Material provided:
= = = =

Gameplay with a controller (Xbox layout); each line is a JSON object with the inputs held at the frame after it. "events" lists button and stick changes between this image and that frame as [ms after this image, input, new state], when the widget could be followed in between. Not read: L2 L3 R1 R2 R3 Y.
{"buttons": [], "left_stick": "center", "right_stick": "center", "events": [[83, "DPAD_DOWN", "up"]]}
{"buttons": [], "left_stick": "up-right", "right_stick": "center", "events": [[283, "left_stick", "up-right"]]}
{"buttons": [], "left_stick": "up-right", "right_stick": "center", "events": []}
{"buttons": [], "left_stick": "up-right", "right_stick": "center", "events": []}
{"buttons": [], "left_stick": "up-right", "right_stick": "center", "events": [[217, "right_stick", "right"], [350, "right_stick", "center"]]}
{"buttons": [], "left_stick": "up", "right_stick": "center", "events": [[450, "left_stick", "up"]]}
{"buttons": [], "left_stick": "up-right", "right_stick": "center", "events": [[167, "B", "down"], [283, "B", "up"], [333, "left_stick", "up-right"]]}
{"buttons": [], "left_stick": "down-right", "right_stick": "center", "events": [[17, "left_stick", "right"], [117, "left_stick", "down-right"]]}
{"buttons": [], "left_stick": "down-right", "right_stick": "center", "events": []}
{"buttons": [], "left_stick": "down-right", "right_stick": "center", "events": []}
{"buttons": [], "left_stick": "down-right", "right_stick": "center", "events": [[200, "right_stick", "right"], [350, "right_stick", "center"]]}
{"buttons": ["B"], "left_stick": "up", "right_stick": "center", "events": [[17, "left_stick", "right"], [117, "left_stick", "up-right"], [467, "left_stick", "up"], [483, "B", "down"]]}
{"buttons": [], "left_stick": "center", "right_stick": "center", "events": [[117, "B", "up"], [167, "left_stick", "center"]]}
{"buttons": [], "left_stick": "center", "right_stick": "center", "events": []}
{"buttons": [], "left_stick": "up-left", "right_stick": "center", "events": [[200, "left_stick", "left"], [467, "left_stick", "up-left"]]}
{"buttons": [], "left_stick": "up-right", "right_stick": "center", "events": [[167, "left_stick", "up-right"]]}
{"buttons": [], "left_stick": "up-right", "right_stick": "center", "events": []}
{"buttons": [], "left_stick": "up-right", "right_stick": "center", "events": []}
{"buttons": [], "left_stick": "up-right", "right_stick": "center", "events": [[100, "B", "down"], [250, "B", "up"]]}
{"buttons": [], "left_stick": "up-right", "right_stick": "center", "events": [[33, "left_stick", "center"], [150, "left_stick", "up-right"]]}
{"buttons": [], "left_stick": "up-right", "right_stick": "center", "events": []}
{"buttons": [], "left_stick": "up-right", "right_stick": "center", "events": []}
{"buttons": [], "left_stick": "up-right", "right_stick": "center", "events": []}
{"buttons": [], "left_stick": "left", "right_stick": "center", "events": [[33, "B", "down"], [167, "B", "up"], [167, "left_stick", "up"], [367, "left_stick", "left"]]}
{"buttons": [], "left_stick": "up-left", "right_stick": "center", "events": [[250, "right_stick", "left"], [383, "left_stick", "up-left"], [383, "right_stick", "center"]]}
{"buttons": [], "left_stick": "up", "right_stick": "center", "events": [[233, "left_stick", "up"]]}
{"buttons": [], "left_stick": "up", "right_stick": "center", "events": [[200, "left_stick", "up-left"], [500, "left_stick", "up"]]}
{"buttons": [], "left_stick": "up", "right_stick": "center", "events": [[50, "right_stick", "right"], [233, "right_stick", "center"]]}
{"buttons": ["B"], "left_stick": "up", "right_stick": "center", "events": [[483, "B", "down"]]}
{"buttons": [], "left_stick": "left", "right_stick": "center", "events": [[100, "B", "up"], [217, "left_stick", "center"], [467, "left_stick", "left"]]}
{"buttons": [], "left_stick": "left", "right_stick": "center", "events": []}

= = = =

Above are the entries; return each one exactly.

Gameplay with a controller (Xbox layout); each line is a JSON object with the inputs held at the frame after it. "events" lists button and stick changes between this image and that frame as [ms after this image, input, new state], when the widget could be followed in between. Not read: L2 L3 R1 R2 R3 Y.
{"buttons": [], "left_stick": "center", "right_stick": "center", "events": [[83, "DPAD_DOWN", "up"]]}
{"buttons": [], "left_stick": "up-right", "right_stick": "center", "events": [[283, "left_stick", "up-right"]]}
{"buttons": [], "left_stick": "up-right", "right_stick": "center", "events": []}
{"buttons": [], "left_stick": "up-right", "right_stick": "center", "events": []}
{"buttons": [], "left_stick": "up-right", "right_stick": "center", "events": [[217, "right_stick", "right"], [350, "right_stick", "center"]]}
{"buttons": [], "left_stick": "up", "right_stick": "center", "events": [[450, "left_stick", "up"]]}
{"buttons": [], "left_stick": "up-right", "right_stick": "center", "events": [[167, "B", "down"], [283, "B", "up"], [333, "left_stick", "up-right"]]}
{"buttons": [], "left_stick": "down-right", "right_stick": "center", "events": [[17, "left_stick", "right"], [117, "left_stick", "down-right"]]}
{"buttons": [], "left_stick": "down-right", "right_stick": "center", "events": []}
{"buttons": [], "left_stick": "down-right", "right_stick": "center", "events": []}
{"buttons": [], "left_stick": "down-right", "right_stick": "center", "events": [[200, "right_stick", "right"], [350, "right_stick", "center"]]}
{"buttons": ["B"], "left_stick": "up", "right_stick": "center", "events": [[17, "left_stick", "right"], [117, "left_stick", "up-right"], [467, "left_stick", "up"], [483, "B", "down"]]}
{"buttons": [], "left_stick": "center", "right_stick": "center", "events": [[117, "B", "up"], [167, "left_stick", "center"]]}
{"buttons": [], "left_stick": "center", "right_stick": "center", "events": []}
{"buttons": [], "left_stick": "up-left", "right_stick": "center", "events": [[200, "left_stick", "left"], [467, "left_stick", "up-left"]]}
{"buttons": [], "left_stick": "up-right", "right_stick": "center", "events": [[167, "left_stick", "up-right"]]}
{"buttons": [], "left_stick": "up-right", "right_stick": "center", "events": []}
{"buttons": [], "left_stick": "up-right", "right_stick": "center", "events": []}
{"buttons": [], "left_stick": "up-right", "right_stick": "center", "events": [[100, "B", "down"], [250, "B", "up"]]}
{"buttons": [], "left_stick": "up-right", "right_stick": "center", "events": [[33, "left_stick", "center"], [150, "left_stick", "up-right"]]}
{"buttons": [], "left_stick": "up-right", "right_stick": "center", "events": []}
{"buttons": [], "left_stick": "up-right", "right_stick": "center", "events": []}
{"buttons": [], "left_stick": "up-right", "right_stick": "center", "events": []}
{"buttons": [], "left_stick": "left", "right_stick": "center", "events": [[33, "B", "down"], [167, "B", "up"], [167, "left_stick", "up"], [367, "left_stick", "left"]]}
{"buttons": [], "left_stick": "up-left", "right_stick": "center", "events": [[250, "right_stick", "left"], [383, "left_stick", "up-left"], [383, "right_stick", "center"]]}
{"buttons": [], "left_stick": "up", "right_stick": "center", "events": [[233, "left_stick", "up"]]}
{"buttons": [], "left_stick": "up", "right_stick": "center", "events": [[200, "left_stick", "up-left"], [500, "left_stick", "up"]]}
{"buttons": [], "left_stick": "up", "right_stick": "center", "events": [[50, "right_stick", "right"], [233, "right_stick", "center"]]}
{"buttons": ["B"], "left_stick": "up", "right_stick": "center", "events": [[483, "B", "down"]]}
{"buttons": [], "left_stick": "left", "right_stick": "center", "events": [[100, "B", "up"], [217, "left_stick", "center"], [467, "left_stick", "left"]]}
{"buttons": [], "left_stick": "left", "right_stick": "center", "events": []}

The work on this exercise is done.